Trump's negotiators buck the wisdom that led to decades of bipartisan failure

Foreign Affairs Minister of Bahrain Abdullatif bin Rashid Al Zayani, Prime Minister of Israel Benjamin Netanyahu, U.S. President Donald Trump, and Foreign Affairs Minister of the United Arab Emirates Abdullah bin Zayed bin Sultan Al Nahyan participate in the signing ceremony of the Abraham Accords
Foreign Affairs Minister of Bahrain Abdullatif bin Rashid Al Zayani, Prime Minister of Israel Benjamin Netanyahu, U.S. President Donald Trump, and Foreign Affairs Minister of the United Arab Emirates Abdullah bin Zayed bin Sultan Al Nahyan participate in the signing ceremony of the Abraham Accords / Getty Images
September 15, 2020

Avi Berkowitz's elevation to a top negotiating position on President Donald Trump's Middle East peace team was met with near-universal derision by so-called experts and the mainstream press.

Martin Indyk, who served as ambassador to Israel under President Bill Clinton, mocked the appointment of Jared Kushner's onetime "assistant." The Brookings Institution’s Natan Sachs declared the then 29-year-old Berkowitz "young and inexperienced." The media were less diplomatic: Politico derided Berkowitz as Kushner's "mini-me"; Vanity Fair dubbed him a "coffee boy."

On Tuesday, Trump oversaw the signing of the Kushner- and Berkowitz-orchestrated Abraham Accords that officially normalized relations between Israel and the United Arab Emirates, as well as an agreement between Israel and Bahrain—the first such deals in over four decades. Pretty good for a coffee boy.

Criticisms of Berkowitz and Kushner were never about their age or experience, given that they came from the same crowd that celebrated the ascendance of the 30-something failed novelist Ben Rhodes to the highest reaches of power in the previous administration.

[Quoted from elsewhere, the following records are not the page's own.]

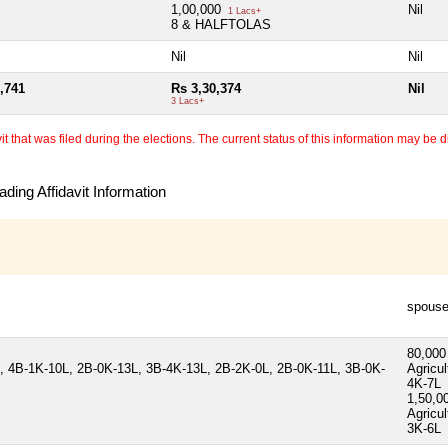
1,00,000
Nil
1 Lacs+
8 & HALFTOLAS
Nil
Nil
,741
Rs 3,30,374
Nil
3 Lacs+
 that was filed during the elections. The current status of this information may be diff
ding Affidavit Information
spous
80,00
 4B-1K-10L, 2B-0K-13L, 3B-4K-13L, 2B-2K-0L, 2B-0K-11L, 3B-0K-
Agricul
4K-7L
1,50,0
Agricul
3K-6L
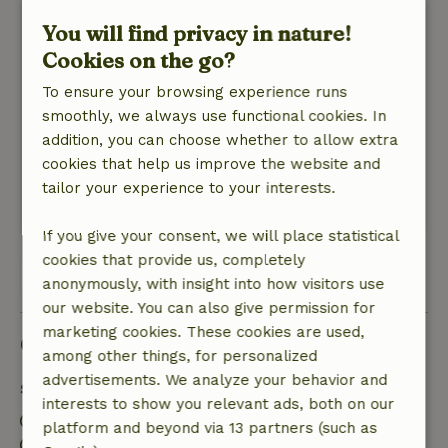
Sofie
You will find privacy in nature!
July 31, 2025
Cookies on the go?
General rating: 9
/10
To ensure your browsing experience runs
Everything as expected, we enjoyed our raft
smoothly, we always use functional cookies. In
adventure immensely!
addition, you can choose whether to allow extra
Nature, peace & environment: 5
/5
cookies that help us improve the website and
Beautiful, undiscovered gem of nature!
tailor your experience to your interests.
This text is automatically translated.
Show original.
If you give your consent, we will place statistical
cookies that provide us, completely
View all 10 reviews
anonymously, with insight into how visitors use
our website. You can also give permission for
marketing cookies. These cookies are used,
Good to know
among other things, for personalized
advertisements. We analyze your behavior and
Stay details
interests to show you relevant ads, both on our
Check-in: 2:30 PM- 10:00 PM
platform and beyond via 13 partners (such as
Check-out: 7:00 AM- 11:00 AM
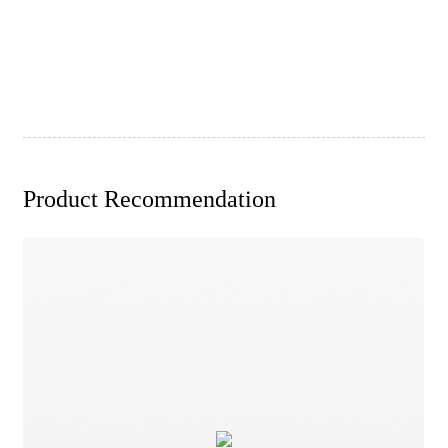
Product Recommendation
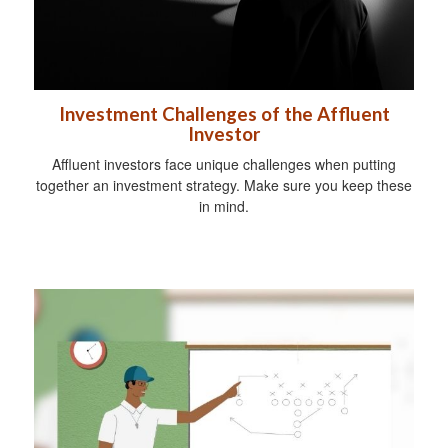
Investment Challenges of the Affluent
Investor
Affluent investors face unique challenges when putting
together an investment strategy. Make sure you keep these
in mind.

Rather, the criticisms were about the unwillingness of the two men, publicly Jewish and proudly Zionist, to kowtow to the same tired experts who have made their careers pushing the same conventional wisdom that produced nothing but stalemate. The success of the youthful Berkowitz on a project where the so-called experts have met little success is all the more proof of the intellectual bankruptcy of the experts President Donald Trump has so often dismissed—in this case, rightly so.

The fundamental mistake of the peace process, and of the cadres of experts who have made that process into lifetime appointments to a revolving door of government, think tank, and academic jobs, is the idea that the solution to the Arab-Israeli conflict is peace between the Israelis and Palestinians. But such a peace remains as far out of reach as it ever was. In the meantime, the Trump administration has secured a great victory in the ongoing quest for peace between Israel and its neighbors—the lack of which was and remains the true threat to global security and the true threat to American interests in the region.

The deal has been cheered from Jerusalem to Abu Dhabi to Washington, D.C.; even Joe Biden tried to take credit for it. The only sour grapes are coming from Rep. Rashida Tlaib (D., Mich.) and others who make their bread agitating for perpetual struggle over the West Bank, and from failed negotiators like Rhodes. The New York Times, in its coverage of the historic accord, solicited only one "expert" quote for the story, from professional kvetcher Jeremy Ben-Ami of the Soros-funded J Street.

Now there are signs that Oman and Sudan, fearful of Iranian bellicosity, may follow the UAE and Bahrain. Iran's bellicosity could even lead to rapprochement between Israel and Saudi Arabia. Chock up the howls that we will undoubtedly hear if that comes to pass as further evidence of the intellectual bankruptcy of the mainstream, now painfully exposed by a man they derided as an upstart.